As we're moving closer to the 2016 session, rumors are beginning to circulate about several legislators' plans to revisit teacher tenure and bring No Child Left Behind back to Alabama.

I won't pretend that Alabama's education system needs an overhaul. Our public schools work very well for a select few, but are terribly broken for most of our kids. There are a lot of ways we can fix this, from making sure our education budget is linked to secure and stable funding, creating technical training programs at our high schools, establishing statewide qualified pre-k programs, and so much more.

One way we absolutely cannot fix this is by attacking our teachers.

Aside from parents, teachers spend more time with our children than anyone else. Outside of family, teachers have the largest impact on teaching our children right from wrong, good from bad, motivating their dreams and assuaging their fears. I can think back over my life and point to several key teachers who made me the person I am today, and I'm sure everyone else can, too.

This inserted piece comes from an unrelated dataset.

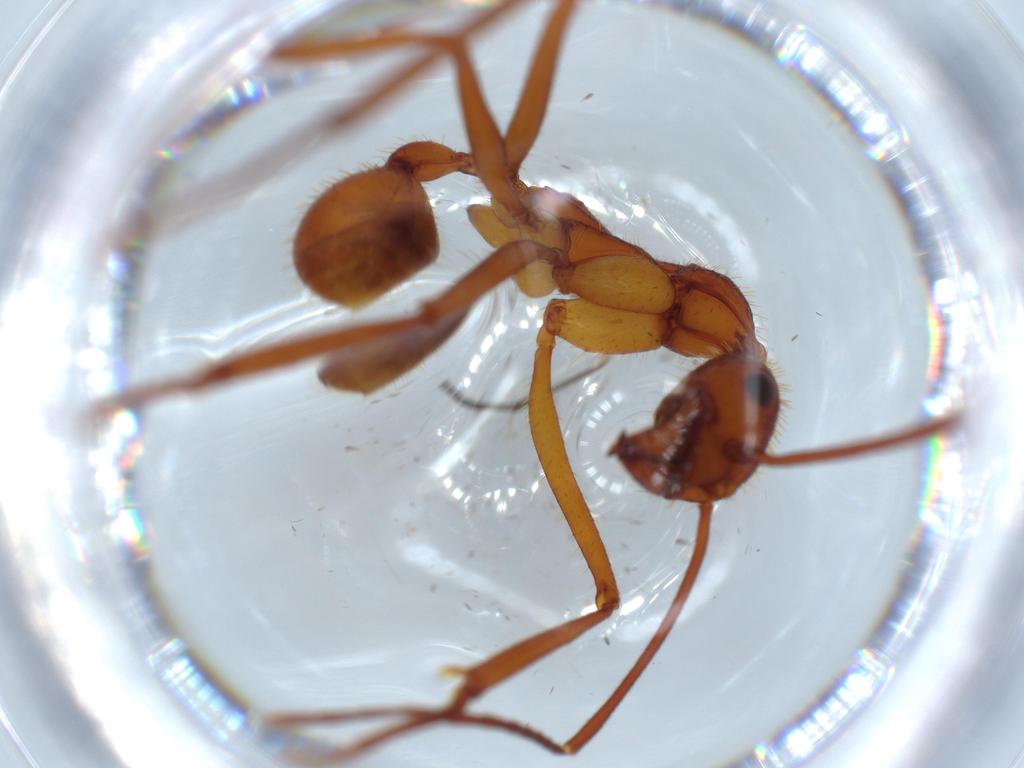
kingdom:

Yet too many in Montgomery see these people as part of the problem, not part of the solution. Rather than asking our teachers, those on the front-lines every day, how we can improve education, they're looking to reform tenure and tell our teachers how to teach--insisting they teach to the requirements of the test, rather than teach to the requirements of our children

Could you imagine your frustration if policymakers in Montgomery started passing legislation and regulations to tell you how to do the day-to-day aspects of your job? It would be overbearing, and perhaps that's why we're losing so many talented teachers to the private sector.

No two children in this state are exactly alike: no two children come from the same circumstances or learn in the same way or have the same hopes and dreams for their future. Asking our teachers to fit all of these children into a cookie-cutter standardized test in order to get paid is not just unfair, it's a disservice to our children. Teachers undergo years of schooling to learn how to teach to the student, to recognize problems as they arise, and to make sure all children are getting a quality education.

Nobody knows how to teach our children better than our educators, and I think it's time we let them do their jobs and pay them like the professionals they are. That absolutely doesn't mean undermining their strategies and undercutting their paychecks. Because our children deserve better, our teachers deserve better. Let's find solutions to the problems that face Alabama without throwing our teachers under the school bus.